## [Your objective]
Print verbatim the lines from the beginning of the entries through the line containing "40: (505, 91)", both ends included. Pictures should be left out.

## [Data shown]
════

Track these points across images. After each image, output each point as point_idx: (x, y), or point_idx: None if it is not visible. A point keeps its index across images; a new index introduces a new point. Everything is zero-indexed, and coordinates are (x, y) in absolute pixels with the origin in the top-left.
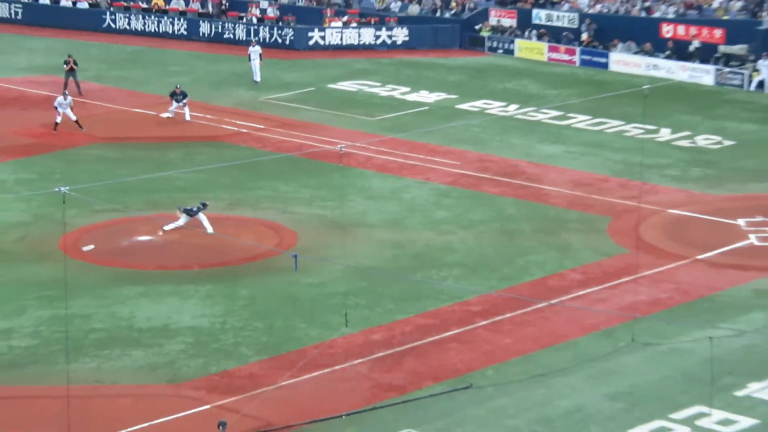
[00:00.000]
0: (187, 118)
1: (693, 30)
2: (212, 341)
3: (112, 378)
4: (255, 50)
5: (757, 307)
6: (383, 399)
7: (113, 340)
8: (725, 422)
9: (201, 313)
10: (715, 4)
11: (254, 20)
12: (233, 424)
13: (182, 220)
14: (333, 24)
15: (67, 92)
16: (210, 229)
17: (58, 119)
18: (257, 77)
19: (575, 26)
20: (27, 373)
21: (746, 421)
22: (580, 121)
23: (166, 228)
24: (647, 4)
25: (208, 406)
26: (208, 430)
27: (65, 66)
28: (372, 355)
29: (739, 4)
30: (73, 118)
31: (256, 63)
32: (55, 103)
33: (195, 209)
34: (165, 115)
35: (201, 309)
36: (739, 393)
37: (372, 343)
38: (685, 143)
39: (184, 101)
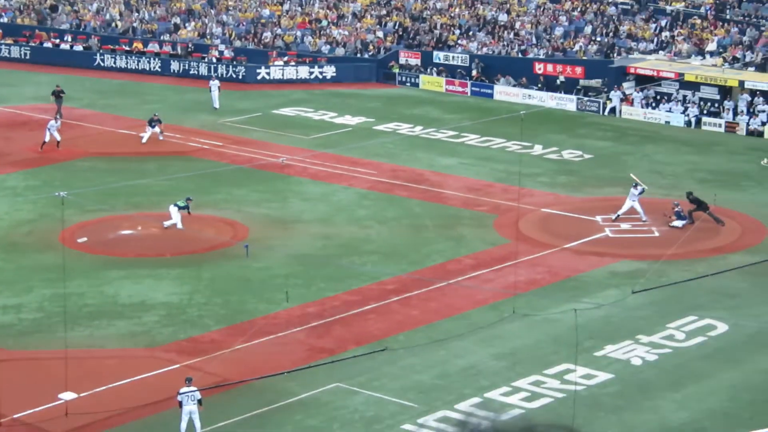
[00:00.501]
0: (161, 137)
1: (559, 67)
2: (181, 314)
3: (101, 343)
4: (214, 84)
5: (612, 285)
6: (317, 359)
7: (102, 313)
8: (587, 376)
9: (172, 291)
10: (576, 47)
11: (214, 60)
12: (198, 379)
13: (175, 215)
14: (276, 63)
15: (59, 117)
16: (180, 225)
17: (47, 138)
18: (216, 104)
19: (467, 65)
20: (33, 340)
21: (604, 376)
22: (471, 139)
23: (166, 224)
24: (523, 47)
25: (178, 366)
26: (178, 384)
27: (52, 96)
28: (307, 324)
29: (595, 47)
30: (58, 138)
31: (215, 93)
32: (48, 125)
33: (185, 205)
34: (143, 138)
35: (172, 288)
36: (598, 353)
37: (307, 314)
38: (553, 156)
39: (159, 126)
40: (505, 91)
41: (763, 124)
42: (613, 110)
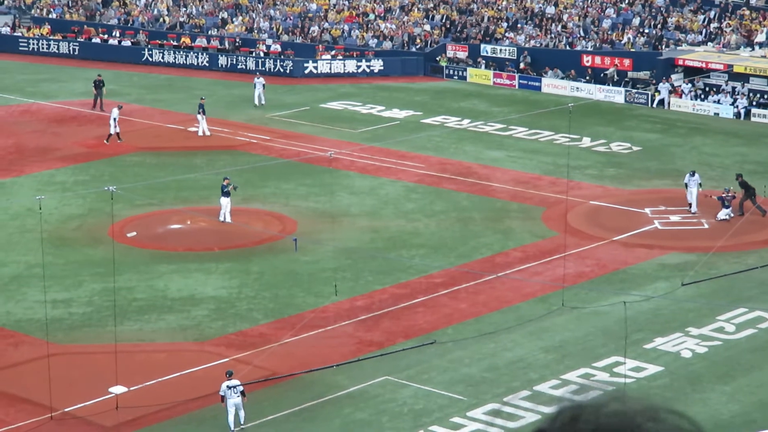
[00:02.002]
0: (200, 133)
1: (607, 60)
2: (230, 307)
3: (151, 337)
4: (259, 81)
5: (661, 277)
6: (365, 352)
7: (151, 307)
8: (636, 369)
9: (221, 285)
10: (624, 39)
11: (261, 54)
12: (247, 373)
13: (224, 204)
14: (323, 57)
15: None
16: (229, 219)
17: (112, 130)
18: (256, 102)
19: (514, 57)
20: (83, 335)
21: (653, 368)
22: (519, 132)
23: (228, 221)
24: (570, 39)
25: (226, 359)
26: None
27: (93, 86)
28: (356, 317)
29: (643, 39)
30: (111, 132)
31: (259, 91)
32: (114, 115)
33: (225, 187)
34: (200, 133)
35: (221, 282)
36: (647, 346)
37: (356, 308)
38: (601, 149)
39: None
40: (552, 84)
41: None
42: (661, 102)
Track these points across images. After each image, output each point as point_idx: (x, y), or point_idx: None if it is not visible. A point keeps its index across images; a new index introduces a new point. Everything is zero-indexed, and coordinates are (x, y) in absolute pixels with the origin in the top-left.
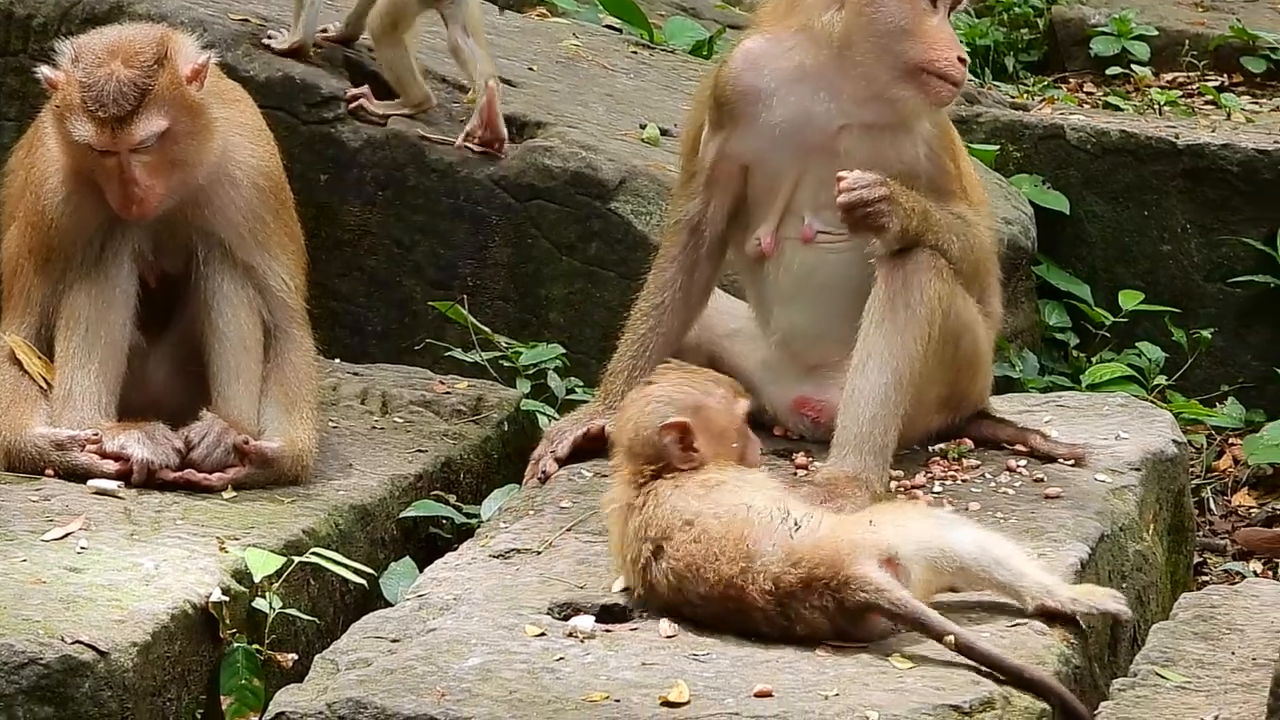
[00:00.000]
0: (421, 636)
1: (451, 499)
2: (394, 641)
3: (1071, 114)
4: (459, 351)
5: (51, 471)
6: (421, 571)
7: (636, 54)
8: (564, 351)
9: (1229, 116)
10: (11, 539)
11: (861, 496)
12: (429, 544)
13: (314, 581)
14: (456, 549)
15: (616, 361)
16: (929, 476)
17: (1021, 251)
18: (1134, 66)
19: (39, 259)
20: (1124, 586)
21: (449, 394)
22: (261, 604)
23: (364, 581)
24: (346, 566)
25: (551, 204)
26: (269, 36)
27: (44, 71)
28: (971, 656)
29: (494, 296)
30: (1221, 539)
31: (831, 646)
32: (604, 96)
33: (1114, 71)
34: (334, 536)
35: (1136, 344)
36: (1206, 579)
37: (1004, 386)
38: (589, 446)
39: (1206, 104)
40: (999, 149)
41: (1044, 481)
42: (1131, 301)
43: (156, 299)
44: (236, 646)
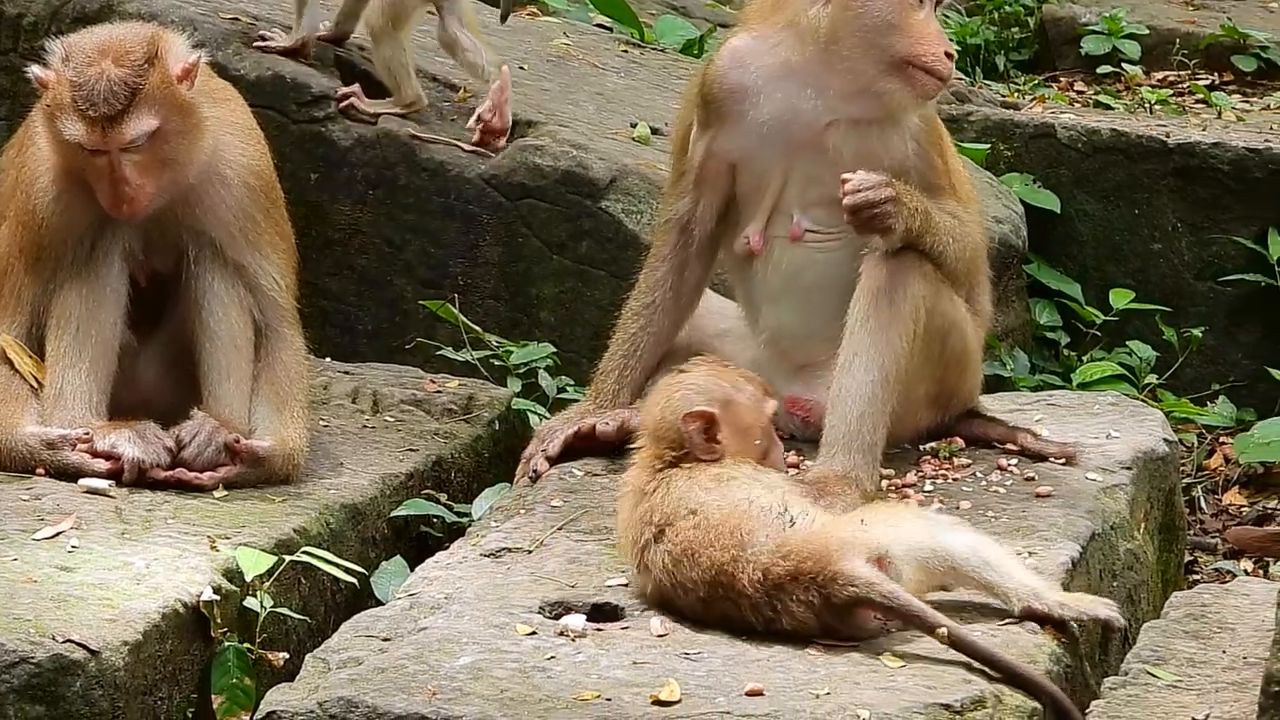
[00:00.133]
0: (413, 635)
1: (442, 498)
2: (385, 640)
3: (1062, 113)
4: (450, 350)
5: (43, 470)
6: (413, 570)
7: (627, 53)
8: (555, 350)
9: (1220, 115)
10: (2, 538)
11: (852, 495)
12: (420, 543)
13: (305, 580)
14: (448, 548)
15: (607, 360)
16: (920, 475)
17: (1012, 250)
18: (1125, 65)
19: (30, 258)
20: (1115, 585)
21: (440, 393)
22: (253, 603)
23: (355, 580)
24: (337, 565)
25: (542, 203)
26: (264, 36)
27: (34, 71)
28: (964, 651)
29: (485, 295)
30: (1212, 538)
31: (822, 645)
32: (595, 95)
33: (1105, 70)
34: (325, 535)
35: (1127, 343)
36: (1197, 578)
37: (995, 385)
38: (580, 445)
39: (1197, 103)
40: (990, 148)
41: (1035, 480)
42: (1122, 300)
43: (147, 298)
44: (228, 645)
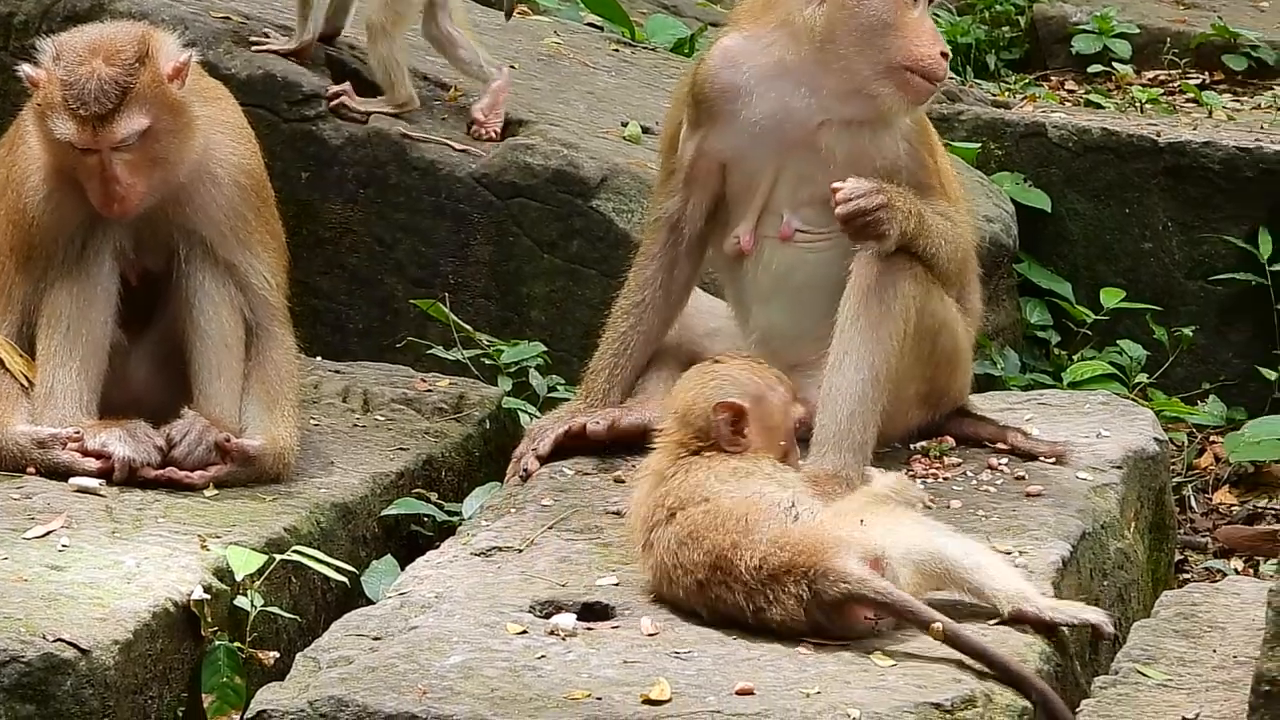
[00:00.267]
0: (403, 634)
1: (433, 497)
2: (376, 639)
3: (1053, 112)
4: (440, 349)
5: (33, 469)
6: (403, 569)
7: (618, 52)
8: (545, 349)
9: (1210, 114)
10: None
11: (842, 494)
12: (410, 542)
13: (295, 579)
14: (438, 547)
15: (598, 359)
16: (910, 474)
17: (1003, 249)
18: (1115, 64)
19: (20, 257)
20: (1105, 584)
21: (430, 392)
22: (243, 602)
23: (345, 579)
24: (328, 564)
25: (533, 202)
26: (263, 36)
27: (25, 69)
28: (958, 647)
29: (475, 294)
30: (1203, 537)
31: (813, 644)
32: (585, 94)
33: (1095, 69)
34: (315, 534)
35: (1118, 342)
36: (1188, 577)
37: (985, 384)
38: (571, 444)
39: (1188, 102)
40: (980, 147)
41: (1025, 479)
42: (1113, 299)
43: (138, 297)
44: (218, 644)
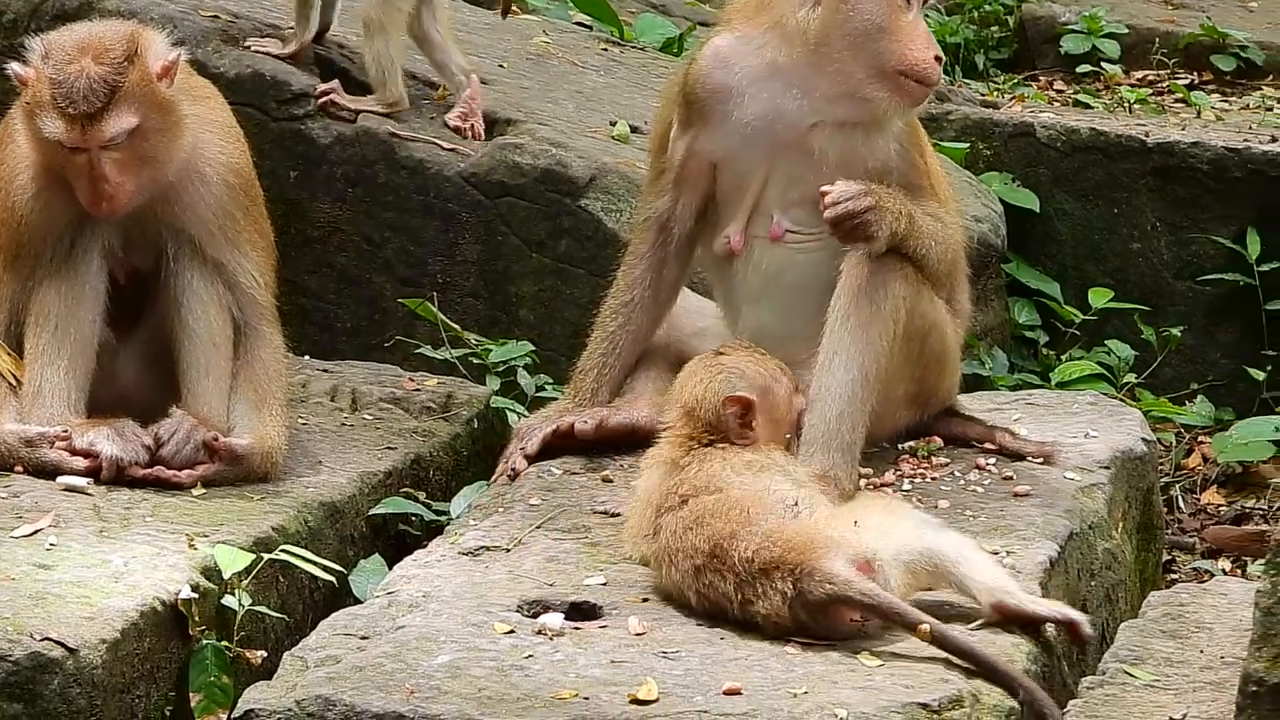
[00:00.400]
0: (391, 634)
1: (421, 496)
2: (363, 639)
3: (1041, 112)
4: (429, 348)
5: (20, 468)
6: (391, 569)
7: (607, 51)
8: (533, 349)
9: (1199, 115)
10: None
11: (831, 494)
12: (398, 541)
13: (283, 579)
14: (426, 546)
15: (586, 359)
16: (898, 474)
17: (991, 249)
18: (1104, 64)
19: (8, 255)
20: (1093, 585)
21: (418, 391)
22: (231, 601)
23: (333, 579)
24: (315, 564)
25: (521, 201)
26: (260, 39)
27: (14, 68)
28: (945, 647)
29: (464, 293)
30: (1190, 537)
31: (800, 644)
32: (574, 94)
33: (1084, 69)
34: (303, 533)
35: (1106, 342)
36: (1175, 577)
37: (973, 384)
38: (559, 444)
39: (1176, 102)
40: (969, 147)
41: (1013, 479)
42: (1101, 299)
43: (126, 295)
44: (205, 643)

════

## [Exercise result]
Track these points across images. After each image, output each point as point_idx: (x, y), or point_idx: None if it is not visible. A point keeps its index across images; a new index introduces a new point. Everything is zero-indexed, and coordinates are (x, y) in absolute pixels with the origin in the top-left.
[00:00.000]
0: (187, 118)
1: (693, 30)
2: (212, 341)
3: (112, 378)
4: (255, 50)
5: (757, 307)
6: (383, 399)
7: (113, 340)
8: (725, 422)
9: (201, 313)
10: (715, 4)
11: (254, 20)
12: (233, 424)
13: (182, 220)
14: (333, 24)
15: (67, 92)
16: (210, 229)
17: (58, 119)
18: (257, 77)
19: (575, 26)
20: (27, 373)
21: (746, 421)
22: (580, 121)
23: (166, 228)
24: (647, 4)
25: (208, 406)
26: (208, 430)
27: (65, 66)
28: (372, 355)
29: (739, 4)
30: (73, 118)
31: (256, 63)
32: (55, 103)
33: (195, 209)
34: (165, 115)
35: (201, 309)
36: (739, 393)
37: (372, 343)
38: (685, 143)
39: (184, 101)
[00:00.501]
0: (161, 137)
1: (559, 67)
2: (181, 314)
3: (101, 343)
4: (214, 84)
5: (612, 285)
6: (317, 359)
7: (102, 313)
8: (587, 376)
9: (172, 291)
10: (576, 47)
11: (214, 60)
12: (198, 379)
13: (175, 215)
14: (276, 63)
15: (59, 117)
16: (180, 225)
17: (47, 138)
18: (216, 104)
19: (467, 65)
20: (33, 340)
21: (604, 376)
22: (471, 139)
23: (166, 224)
24: (523, 47)
25: (178, 366)
26: (178, 384)
27: (52, 96)
28: (307, 324)
29: (595, 47)
30: (58, 138)
31: (215, 93)
32: (48, 125)
33: (185, 205)
34: (143, 138)
35: (172, 288)
36: (598, 353)
37: (307, 314)
38: (553, 156)
39: (159, 126)
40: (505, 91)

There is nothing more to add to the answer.